→ **Provided records**:
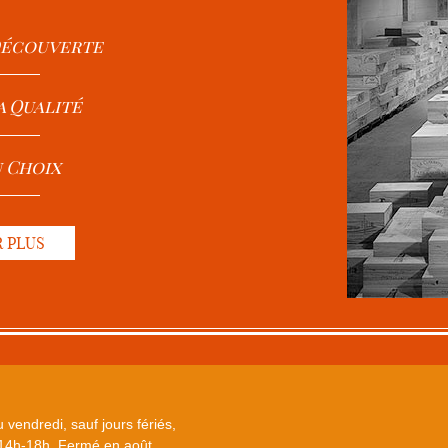
 Découverte
a Qualité
u Choix
R PLUS
 vendredi, sauf jours fériés,
14h-18h. Fermé en août.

→ **Work item**: Give again the text read from every record, line for line and unchanged, leaving out the pictures.

→ **Answer below**:
 Découverte
a Qualité
u Choix
R PLUS
 vendredi, sauf jours fériés,
14h-18h. Fermé en août.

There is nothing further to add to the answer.